Abramavicius Silvijus, Petersen Asbjørn G, Renaltan Nirthika S, Prat-Duran Judit, Torregrossa Roberta, Stankevicius Edgaras, Whiteman Matthew, Simonsen Ulf
Department of Biomedicine, Pulmonary and Cardiovascular Pharmacology, Aarhus University, Aarhus, Denmark.
Institute of Physiology and Pharmacology, Lithuanian University of Health Sciences, Kaunas, Lithuania.
Front Pharmacol. 2021 Mar 26;12:613989. doi: 10.3389/fphar.2021.613989. eCollection 2021.

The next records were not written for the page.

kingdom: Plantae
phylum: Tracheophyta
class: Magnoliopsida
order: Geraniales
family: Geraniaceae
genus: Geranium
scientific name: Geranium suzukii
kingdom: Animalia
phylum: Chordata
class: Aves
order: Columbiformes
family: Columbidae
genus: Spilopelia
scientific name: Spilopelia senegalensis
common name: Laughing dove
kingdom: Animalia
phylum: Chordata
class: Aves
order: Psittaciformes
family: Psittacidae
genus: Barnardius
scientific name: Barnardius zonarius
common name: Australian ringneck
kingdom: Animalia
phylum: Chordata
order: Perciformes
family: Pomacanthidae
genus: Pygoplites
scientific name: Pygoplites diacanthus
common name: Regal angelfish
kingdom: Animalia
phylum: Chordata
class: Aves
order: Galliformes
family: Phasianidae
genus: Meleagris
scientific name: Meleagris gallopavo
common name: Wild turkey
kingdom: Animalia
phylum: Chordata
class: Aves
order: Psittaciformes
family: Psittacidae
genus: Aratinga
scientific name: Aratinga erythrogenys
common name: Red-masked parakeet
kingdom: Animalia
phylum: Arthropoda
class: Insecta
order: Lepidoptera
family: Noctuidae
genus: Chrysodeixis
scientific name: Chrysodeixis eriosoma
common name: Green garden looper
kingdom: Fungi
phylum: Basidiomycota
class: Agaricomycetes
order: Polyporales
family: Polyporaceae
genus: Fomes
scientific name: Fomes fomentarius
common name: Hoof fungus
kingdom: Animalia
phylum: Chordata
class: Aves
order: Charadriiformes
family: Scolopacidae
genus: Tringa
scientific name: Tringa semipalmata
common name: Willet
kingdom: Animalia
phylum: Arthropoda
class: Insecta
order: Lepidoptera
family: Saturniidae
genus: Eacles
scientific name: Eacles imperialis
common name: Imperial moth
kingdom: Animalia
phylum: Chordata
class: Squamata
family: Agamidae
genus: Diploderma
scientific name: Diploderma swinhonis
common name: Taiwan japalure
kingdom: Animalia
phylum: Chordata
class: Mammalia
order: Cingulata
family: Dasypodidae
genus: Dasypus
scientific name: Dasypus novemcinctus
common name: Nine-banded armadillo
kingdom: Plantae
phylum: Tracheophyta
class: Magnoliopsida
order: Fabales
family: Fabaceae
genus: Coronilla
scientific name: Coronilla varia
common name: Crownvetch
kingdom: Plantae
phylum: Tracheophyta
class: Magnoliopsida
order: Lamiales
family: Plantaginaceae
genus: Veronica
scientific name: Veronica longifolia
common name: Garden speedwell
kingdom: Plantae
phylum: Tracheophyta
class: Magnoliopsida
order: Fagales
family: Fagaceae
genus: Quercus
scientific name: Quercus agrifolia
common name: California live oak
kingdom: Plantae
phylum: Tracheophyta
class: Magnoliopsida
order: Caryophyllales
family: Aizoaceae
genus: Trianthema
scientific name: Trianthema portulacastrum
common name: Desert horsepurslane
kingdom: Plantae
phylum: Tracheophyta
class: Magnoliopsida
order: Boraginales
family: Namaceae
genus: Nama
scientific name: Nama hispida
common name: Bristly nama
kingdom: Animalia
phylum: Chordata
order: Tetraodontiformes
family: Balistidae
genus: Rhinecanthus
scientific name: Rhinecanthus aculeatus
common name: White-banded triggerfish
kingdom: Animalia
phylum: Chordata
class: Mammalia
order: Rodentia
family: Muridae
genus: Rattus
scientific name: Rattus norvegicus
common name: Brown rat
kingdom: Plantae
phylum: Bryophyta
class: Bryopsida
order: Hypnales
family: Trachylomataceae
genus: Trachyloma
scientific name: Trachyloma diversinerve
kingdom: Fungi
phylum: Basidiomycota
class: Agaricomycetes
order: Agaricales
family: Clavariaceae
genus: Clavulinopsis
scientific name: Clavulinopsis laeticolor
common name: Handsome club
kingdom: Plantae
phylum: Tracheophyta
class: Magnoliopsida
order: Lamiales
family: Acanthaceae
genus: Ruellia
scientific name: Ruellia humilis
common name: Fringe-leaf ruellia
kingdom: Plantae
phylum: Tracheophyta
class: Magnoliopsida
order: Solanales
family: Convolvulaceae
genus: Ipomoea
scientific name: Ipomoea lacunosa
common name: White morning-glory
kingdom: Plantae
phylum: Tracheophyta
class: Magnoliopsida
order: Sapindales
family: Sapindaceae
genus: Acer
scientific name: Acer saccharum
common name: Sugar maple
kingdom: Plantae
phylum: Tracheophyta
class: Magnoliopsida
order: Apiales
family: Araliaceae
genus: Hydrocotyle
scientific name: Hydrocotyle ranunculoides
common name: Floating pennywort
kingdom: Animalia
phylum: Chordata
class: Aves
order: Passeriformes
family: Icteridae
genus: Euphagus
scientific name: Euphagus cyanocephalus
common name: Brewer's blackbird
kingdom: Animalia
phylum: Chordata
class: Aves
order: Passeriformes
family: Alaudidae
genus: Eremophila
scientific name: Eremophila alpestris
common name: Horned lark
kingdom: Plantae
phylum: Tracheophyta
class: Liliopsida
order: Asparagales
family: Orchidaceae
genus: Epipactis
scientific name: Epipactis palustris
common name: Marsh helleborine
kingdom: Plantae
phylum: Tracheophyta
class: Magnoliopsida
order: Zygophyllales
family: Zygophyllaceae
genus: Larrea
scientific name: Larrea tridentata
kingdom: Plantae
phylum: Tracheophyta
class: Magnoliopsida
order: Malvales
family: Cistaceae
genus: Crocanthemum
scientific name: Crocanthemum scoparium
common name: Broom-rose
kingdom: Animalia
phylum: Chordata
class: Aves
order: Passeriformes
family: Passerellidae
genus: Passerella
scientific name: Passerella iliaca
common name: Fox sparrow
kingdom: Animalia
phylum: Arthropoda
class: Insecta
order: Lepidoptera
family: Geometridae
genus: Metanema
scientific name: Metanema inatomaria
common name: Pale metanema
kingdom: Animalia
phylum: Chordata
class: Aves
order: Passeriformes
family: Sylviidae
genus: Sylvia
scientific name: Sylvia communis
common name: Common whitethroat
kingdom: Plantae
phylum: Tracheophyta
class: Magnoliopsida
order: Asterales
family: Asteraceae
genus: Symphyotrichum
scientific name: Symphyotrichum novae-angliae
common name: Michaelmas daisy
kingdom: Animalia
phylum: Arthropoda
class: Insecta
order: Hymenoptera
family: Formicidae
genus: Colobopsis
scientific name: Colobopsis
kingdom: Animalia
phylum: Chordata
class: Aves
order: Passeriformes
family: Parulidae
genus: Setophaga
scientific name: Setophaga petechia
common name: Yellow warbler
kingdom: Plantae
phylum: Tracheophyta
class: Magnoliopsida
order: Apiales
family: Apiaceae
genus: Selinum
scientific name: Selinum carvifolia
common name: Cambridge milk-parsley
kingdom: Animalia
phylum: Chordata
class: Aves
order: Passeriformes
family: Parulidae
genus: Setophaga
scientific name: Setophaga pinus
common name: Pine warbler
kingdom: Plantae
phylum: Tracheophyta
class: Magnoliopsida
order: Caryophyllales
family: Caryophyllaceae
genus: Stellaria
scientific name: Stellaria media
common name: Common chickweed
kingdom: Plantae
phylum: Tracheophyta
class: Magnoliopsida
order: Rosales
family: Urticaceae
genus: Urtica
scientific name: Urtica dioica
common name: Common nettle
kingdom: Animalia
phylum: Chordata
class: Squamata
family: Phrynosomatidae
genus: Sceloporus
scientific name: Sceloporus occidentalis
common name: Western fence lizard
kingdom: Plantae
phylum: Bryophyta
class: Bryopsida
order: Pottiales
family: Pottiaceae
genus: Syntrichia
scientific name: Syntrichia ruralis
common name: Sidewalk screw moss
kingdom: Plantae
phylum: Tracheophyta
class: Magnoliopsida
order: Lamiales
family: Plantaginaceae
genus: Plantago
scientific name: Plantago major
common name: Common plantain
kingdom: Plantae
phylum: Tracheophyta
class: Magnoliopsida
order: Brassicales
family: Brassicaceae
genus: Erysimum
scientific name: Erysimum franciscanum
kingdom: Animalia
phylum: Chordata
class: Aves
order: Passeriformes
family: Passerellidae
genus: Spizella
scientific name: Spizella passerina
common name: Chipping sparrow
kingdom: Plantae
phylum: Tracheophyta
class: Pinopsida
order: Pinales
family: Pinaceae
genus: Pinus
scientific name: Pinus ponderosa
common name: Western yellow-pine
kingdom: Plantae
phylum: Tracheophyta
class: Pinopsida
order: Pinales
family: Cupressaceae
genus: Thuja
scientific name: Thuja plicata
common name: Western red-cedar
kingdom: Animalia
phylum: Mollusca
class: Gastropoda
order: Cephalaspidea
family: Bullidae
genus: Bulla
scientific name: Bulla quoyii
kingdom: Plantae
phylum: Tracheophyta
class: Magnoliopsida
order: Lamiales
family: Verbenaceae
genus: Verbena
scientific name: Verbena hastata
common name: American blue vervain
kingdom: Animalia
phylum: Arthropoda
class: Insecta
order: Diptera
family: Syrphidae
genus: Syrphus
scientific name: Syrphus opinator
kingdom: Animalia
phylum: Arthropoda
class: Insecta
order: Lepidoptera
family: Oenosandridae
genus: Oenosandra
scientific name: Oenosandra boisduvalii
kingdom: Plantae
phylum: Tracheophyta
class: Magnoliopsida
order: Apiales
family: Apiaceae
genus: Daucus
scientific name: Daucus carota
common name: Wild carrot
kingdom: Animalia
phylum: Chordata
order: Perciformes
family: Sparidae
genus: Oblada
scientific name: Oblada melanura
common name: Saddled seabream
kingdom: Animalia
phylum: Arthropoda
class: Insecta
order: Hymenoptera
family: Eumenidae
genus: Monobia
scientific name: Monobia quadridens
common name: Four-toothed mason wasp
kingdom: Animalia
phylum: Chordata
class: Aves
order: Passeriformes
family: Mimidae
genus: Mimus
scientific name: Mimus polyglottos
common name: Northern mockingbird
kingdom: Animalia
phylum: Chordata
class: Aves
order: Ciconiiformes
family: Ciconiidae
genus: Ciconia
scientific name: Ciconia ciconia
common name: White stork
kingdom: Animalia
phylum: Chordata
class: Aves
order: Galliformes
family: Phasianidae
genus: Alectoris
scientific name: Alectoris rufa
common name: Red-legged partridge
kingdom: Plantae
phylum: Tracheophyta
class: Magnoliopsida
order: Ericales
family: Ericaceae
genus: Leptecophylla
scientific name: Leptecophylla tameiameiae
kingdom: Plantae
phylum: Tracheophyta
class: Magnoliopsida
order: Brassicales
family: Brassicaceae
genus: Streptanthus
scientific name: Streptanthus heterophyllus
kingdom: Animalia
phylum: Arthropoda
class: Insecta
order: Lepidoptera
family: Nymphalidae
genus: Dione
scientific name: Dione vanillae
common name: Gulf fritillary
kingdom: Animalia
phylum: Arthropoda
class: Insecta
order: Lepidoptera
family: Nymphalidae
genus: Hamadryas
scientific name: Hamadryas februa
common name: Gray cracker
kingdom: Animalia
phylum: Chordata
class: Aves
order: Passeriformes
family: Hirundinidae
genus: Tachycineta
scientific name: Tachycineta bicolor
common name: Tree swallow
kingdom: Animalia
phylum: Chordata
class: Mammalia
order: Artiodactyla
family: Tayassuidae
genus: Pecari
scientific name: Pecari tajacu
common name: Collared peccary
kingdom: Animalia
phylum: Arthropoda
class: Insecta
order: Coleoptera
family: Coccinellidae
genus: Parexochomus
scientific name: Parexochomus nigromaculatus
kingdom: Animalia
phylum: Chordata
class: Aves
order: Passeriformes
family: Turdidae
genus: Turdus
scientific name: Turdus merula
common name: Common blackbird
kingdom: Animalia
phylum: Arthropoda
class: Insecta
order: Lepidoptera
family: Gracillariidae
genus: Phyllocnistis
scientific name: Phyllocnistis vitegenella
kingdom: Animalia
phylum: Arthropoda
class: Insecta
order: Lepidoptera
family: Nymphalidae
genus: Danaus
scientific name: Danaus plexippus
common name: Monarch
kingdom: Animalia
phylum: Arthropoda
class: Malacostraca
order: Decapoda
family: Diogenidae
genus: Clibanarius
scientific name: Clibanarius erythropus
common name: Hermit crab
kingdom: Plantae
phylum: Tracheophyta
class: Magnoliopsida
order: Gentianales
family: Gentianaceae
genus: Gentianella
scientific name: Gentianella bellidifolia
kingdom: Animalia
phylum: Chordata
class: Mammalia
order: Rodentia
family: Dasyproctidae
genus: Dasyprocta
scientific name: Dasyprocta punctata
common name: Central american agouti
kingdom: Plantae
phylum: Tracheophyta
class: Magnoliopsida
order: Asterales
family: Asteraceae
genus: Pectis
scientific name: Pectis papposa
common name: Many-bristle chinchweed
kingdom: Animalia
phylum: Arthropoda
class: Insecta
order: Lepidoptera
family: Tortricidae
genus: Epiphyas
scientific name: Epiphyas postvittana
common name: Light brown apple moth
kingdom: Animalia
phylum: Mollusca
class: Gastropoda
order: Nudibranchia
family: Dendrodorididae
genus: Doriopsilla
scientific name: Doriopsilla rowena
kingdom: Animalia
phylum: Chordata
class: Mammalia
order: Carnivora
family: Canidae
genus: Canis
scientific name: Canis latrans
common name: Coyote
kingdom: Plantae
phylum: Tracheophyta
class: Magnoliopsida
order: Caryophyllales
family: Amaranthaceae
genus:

Donors of HS may be beneficial in treating cardiovascular diseases where the plasma levels of HS are decreased. Therefore, we investigated the mechanisms involved in relaxation of small arteries induced by GYY4137 [(4-methoxyphenyl)-morpholin-4-yl-sulfanylidene-sulfido-λ5-phosphane;morpholin-4-ium], which is considered a slow-releasing HS donor. Sulfides were measured by use of 5,5'-dithiobis-(2-nitro benzoic acid), and small rat mesenteric arteries with internal diameters of 200-250 µm were mounted in microvascular myographs for isometric tension recordings. GYY4137 produced similar low levels of sulfides in the absence and the presence of arteries. In U46619-contracted small mesenteric arteries, GYY4137 (10-10 M) induced concentration-dependent relaxations, while a synthetic, sulfur-free, GYY4137 did not change the vascular tone. L-cysteine (10-10 M) induced only small relaxations reaching 24 ± 6% at 10 M. Premixing L-cysteine (10 M) with NaS and GYY4137 decreased NaS relaxation and abolished GYY4137 relaxation, an effect prevented by an nitric oxide (NO) synthase inhibitor, L-NAME (N-nitro-L-arginine methyl ester). In arteries without endothelium or in the presence of L-NAME, relaxation curves for GYY4137 were rightward shifted. High extracellular K concentrations decreased NaS and abolished GYY4137 relaxation suggesting potassium channel-independent mechanisms are also involved NaS relaxation while potassium channel activation is pivotal for GYY4137 relaxation in small arteries. Blockers of large-conductance calcium-activated (BK) and voltage-gated type 7 (K7) potassium channels also inhibited GYY4137 relaxations. The present findings suggest that L-cysteine by reaction with NaS and GYY4137 and formation of sulfides, inhibits relaxations by these compounds. The low rate of release of HS species from GYY4137 is reflected by the different sensitivity of these relaxations towards high K concentration and potassium channel blockers compared with NaS. The perspective is that the rate of release of sulfides plays an important for the effects of HS salt vs. donors in small arteries, and hence for a beneficial effect of GYY4137 for treatment of cardiovascular disease.
在血浆中硫酸乙酰肝素(HS)水平降低的心血管疾病治疗中,HS供体可能有益。因此,我们研究了GYY4137[(4-甲氧基苯基)-吗啉-4-基-硫亚基-硫代-λ5-膦;吗啉-4-鎓]诱导小动脉舒张的机制,GYY4137被认为是一种缓释HS供体。使用5,5'-二硫代双(2-硝基苯甲酸)测量硫化物,将内径为200-250μm的大鼠肠系膜小动脉安装在微血管肌动描记器中进行等长张力记录。在有无动脉存在的情况下,GYY4137产生的硫化物水平相似。在U46619收缩的肠系膜小动脉中,GYY4137(10-10M)诱导浓度依赖性舒张,而一种合成的、无硫的GYY4137不改变血管张力。L-半胱氨酸(10-10M)在10M时仅诱导小幅度舒张,达到24±6%。将L-半胱氨酸(10M)与NaS和GYY4137预混合可降低NaS舒张并消除GYY4137舒张,一氧化氮(NO)合酶抑制剂L-NAME(N-硝基-L-精氨酸甲酯)可阻止这种效应。在无内皮的动脉或存在L-NAME的情况下,GYY4137的舒张曲线向右移动。高细胞外钾浓度降低NaS舒张并消除GYY4137舒张,提示钾通道非依赖性机制也参与NaS舒张,而钾通道激活对小动脉中GYY4137舒张至关重要。大电导钙激活(BK)和电压门控7型(K7)钾通道阻滞剂也抑制GYY4137舒张。目前的研究结果表明,L-半胱氨酸与NaS和GYY4137反应并形成硫化物,可抑制这些化合物的舒张作用。与NaS相比,这些舒张对高钾浓度和钾通道阻滞剂的不同敏感性反映了GYY4137释放HS的速率较低。研究观点是,硫化物的释放速率对HS盐与供体在小动脉中的作用很重要,因此对GYY4137治疗心血管疾病的有益作用也很重要。